Report each line of the data below in which "CROSS" appears.

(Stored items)
◆ ◆ ◆ ◆
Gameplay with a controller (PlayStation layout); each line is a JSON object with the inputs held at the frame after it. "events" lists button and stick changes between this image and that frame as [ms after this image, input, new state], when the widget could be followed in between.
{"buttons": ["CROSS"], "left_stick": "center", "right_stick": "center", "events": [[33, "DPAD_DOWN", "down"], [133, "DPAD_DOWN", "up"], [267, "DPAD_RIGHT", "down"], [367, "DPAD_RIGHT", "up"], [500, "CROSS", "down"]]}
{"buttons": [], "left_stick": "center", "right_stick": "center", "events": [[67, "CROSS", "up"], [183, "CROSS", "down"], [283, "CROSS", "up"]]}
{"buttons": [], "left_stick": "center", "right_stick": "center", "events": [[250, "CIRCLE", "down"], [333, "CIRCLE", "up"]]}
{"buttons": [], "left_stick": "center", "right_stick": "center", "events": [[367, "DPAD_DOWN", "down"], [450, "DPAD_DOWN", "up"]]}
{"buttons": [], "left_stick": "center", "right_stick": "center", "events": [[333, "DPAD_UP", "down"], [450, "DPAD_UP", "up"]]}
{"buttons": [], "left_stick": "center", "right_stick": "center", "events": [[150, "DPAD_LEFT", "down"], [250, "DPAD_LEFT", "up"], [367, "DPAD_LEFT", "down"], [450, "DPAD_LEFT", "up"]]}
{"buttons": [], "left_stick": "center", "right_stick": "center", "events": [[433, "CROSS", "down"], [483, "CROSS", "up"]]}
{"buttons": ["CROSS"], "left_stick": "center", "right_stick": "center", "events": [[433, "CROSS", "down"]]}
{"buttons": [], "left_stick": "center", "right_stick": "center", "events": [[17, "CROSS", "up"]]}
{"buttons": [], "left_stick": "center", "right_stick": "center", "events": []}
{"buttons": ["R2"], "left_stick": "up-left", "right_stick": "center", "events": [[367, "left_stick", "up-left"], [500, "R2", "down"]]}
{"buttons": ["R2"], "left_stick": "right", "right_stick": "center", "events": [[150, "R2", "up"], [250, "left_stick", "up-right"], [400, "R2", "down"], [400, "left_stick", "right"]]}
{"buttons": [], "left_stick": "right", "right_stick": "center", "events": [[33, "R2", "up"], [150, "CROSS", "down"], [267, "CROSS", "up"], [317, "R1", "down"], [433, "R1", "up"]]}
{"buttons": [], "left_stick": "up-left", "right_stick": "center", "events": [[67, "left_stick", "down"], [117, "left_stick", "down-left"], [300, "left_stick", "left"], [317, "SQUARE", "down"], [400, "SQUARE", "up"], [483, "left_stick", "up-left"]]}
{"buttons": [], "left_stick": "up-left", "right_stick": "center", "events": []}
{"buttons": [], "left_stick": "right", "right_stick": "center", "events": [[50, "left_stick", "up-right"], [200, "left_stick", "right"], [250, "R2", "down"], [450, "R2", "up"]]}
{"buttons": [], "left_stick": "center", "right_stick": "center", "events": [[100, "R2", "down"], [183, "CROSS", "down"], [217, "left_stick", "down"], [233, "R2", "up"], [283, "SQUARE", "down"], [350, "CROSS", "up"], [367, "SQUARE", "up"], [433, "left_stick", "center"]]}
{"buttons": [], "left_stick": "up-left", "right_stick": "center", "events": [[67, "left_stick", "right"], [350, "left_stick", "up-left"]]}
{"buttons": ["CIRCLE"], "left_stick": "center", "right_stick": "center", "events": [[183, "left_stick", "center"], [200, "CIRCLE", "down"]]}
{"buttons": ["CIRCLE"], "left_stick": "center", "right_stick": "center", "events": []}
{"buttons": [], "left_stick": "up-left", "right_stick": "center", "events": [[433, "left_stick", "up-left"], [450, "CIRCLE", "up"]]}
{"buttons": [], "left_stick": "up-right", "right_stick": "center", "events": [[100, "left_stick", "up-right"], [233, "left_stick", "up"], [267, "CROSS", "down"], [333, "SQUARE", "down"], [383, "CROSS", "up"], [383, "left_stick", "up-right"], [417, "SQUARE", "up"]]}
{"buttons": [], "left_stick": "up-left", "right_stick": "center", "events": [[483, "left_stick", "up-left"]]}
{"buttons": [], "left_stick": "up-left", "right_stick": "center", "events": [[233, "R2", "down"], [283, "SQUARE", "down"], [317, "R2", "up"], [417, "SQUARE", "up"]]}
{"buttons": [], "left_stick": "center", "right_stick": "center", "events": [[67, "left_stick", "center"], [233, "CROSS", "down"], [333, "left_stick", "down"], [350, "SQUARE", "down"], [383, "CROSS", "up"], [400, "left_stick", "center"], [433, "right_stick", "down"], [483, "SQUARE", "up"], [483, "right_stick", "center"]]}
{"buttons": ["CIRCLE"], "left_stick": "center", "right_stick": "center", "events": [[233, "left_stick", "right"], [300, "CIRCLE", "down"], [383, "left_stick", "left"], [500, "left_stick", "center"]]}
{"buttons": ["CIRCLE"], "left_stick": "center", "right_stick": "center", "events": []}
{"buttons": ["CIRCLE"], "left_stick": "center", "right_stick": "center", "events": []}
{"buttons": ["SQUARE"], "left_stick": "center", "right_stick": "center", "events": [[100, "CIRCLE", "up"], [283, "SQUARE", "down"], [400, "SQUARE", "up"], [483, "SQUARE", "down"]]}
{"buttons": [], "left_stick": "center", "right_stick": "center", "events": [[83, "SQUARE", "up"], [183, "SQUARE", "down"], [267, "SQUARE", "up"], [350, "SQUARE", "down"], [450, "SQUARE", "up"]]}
◆ ◆ ◆ ◆
» Expected answer
{"buttons": ["CROSS"], "left_stick": "center", "right_stick": "center", "events": [[33, "DPAD_DOWN", "down"], [133, "DPAD_DOWN", "up"], [267, "DPAD_RIGHT", "down"], [367, "DPAD_RIGHT", "up"], [500, "CROSS", "down"]]}
{"buttons": [], "left_stick": "center", "right_stick": "center", "events": [[67, "CROSS", "up"], [183, "CROSS", "down"], [283, "CROSS", "up"]]}
{"buttons": [], "left_stick": "center", "right_stick": "center", "events": [[433, "CROSS", "down"], [483, "CROSS", "up"]]}
{"buttons": ["CROSS"], "left_stick": "center", "right_stick": "center", "events": [[433, "CROSS", "down"]]}
{"buttons": [], "left_stick": "center", "right_stick": "center", "events": [[17, "CROSS", "up"]]}
{"buttons": [], "left_stick": "right", "right_stick": "center", "events": [[33, "R2", "up"], [150, "CROSS", "down"], [267, "CROSS", "up"], [317, "R1", "down"], [433, "R1", "up"]]}
{"buttons": [], "left_stick": "center", "right_stick": "center", "events": [[100, "R2", "down"], [183, "CROSS", "down"], [217, "left_stick", "down"], [233, "R2", "up"], [283, "SQUARE", "down"], [350, "CROSS", "up"], [367, "SQUARE", "up"], [433, "left_stick", "center"]]}
{"buttons": [], "left_stick": "up-right", "right_stick": "center", "events": [[100, "left_stick", "up-right"], [233, "left_stick", "up"], [267, "CROSS", "down"], [333, "SQUARE", "down"], [383, "CROSS", "up"], [383, "left_stick", "up-right"], [417, "SQUARE", "up"]]}
{"buttons": [], "left_stick": "center", "right_stick": "center", "events": [[67, "left_stick", "center"], [233, "CROSS", "down"], [333, "left_stick", "down"], [350, "SQUARE", "down"], [383, "CROSS", "up"], [400, "left_stick", "center"], [433, "right_stick", "down"], [483, "SQUARE", "up"], [483, "right_stick", "center"]]}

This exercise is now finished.